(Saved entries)
:::
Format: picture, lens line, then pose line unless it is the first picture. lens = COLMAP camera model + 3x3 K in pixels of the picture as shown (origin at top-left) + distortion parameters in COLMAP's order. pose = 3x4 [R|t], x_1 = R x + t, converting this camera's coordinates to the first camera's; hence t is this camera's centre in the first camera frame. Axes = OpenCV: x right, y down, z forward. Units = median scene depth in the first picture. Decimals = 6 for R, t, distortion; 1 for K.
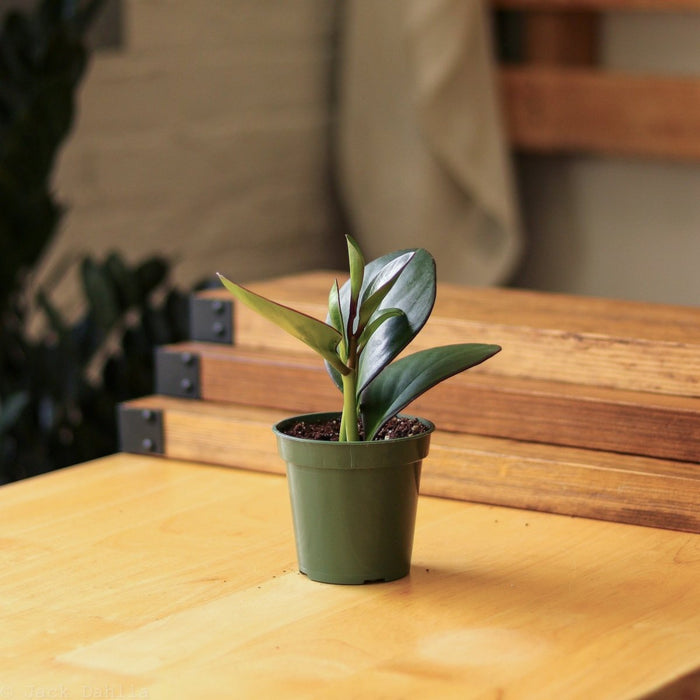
lens RADIAL K [[2886.7, 0, 350.0], [0, 2886.7, 350.0], [0, 0, 1]] dist [-0.084311, -0.832510]
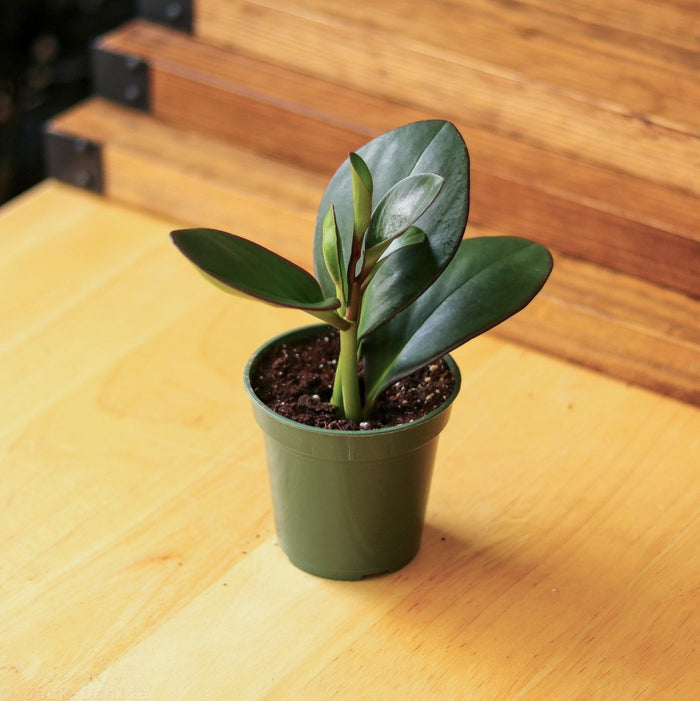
lens RADIAL K [[2890.9, 0, 350.0], [0, 2890.9, 350.5], [0, 0, 1]] dist [-0.084311, -0.832510]
pose [[0.999682, 0.018538, 0.017081, -0.011383], [-0.023508, 0.930209, 0.366275, -0.235884], [-0.009099, -0.366561, 0.930350, 0.281008]]
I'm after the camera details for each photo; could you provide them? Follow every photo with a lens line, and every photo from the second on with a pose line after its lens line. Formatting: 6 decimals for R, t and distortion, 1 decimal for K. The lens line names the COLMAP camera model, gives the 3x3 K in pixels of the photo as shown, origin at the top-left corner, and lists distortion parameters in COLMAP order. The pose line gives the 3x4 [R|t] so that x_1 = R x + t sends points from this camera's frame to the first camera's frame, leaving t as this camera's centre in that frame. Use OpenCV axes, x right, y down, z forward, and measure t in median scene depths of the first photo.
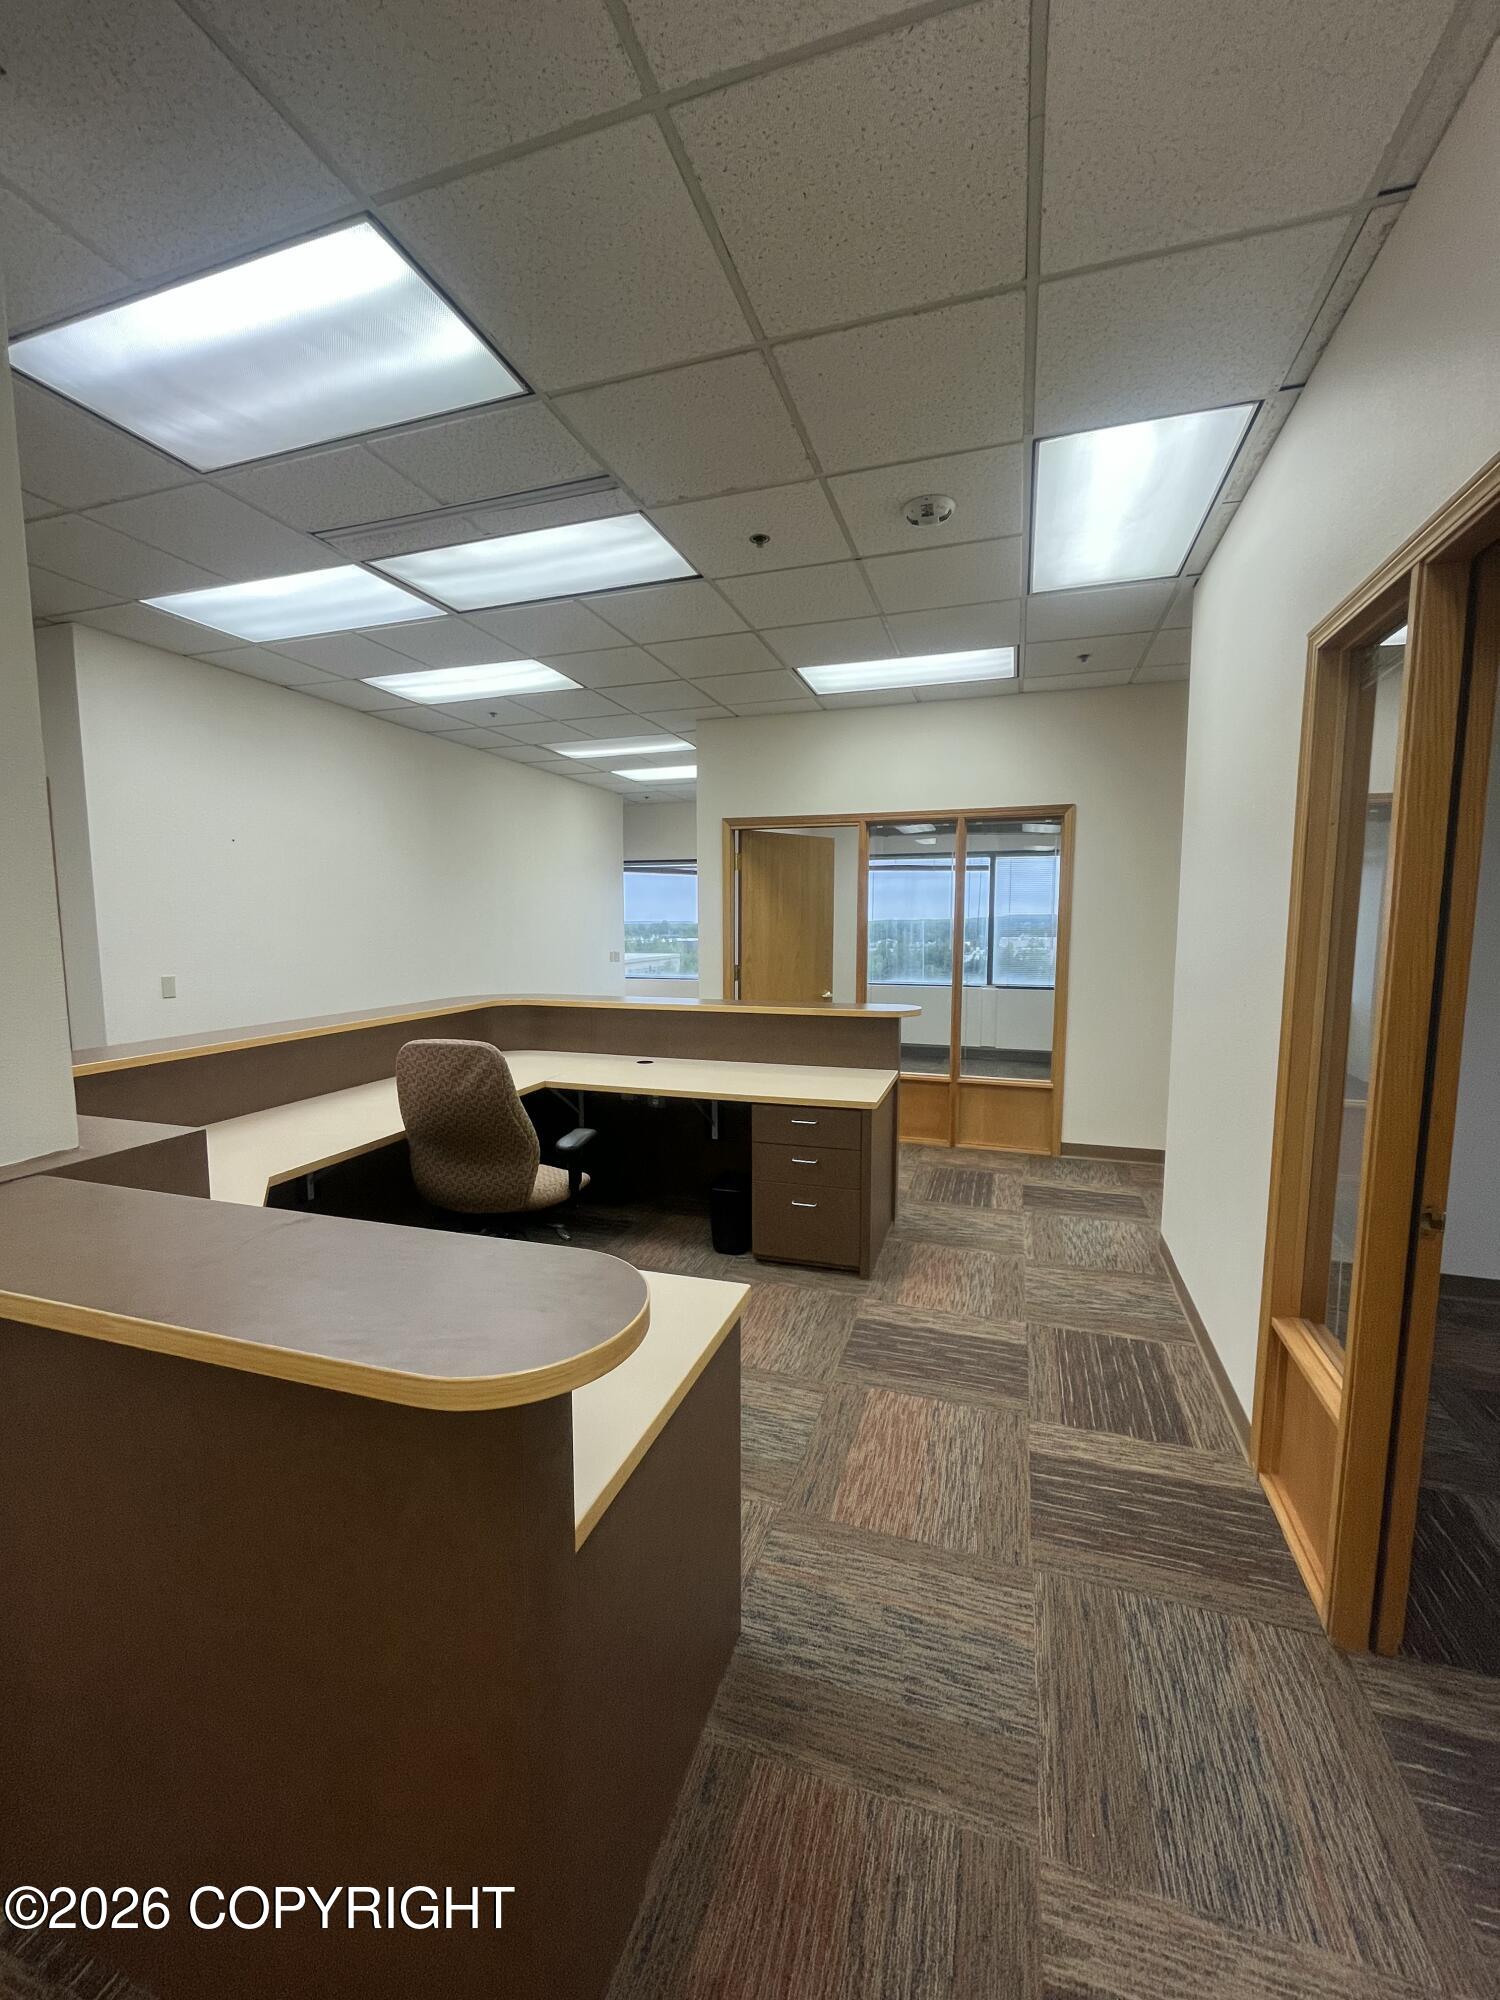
:::
Required action =>
Lay out the lines above as a numbered list, without the blank lines. Leave the pictures out of your answer.

Exercise response =>
1. Format: picture, lens line, then pose line unless it is the first picture. lens = COLMAP camera model + 3x3 K in pixels of the picture as shown (origin at top-left) + distortion parameters in COLMAP's order. pose = 3x4 [R|t], x_1 = R x + t, converting this camera's coordinates to the first camera's; hence t is this camera's centre in the first camera frame. Axes = OpenCV: x right, y down, z forward. Units = median scene depth in the first picture. Decimals = 6 for R, t, distortion; 1 for K.
2. lens RADIAL K [[2886.7, 0, 350.0], [0, 2886.7, 350.0], [0, 0, 1]] dist [-0.084311, -0.832510]
3. lens RADIAL K [[2890.9, 0, 350.0], [0, 2890.9, 350.5], [0, 0, 1]] dist [-0.084311, -0.832510]
4. pose [[0.999682, 0.018538, 0.017081, -0.011383], [-0.023508, 0.930209, 0.366275, -0.235884], [-0.009099, -0.366561, 0.930350, 0.281008]]
5. I'm after the camera details for each photo; could you provide them? Follow every photo with a lens line, and every photo from the second on with a pose line after its lens line. Formatting: 6 decimals for R, t and distortion, 1 decimal for K. The lens line names the COLMAP camera model, gives the 3x3 K in pixels of the photo as shown, origin at the top-left corner, and lists distortion parameters in COLMAP order. The pose line gives the 3x4 [R|t] so that x_1 = R x + t sends points from this camera's frame to the first camera's frame, leaving t as this camera's centre in that frame. Use OpenCV axes, x right, y down, z forward, and measure t in median scene depths of the first photo.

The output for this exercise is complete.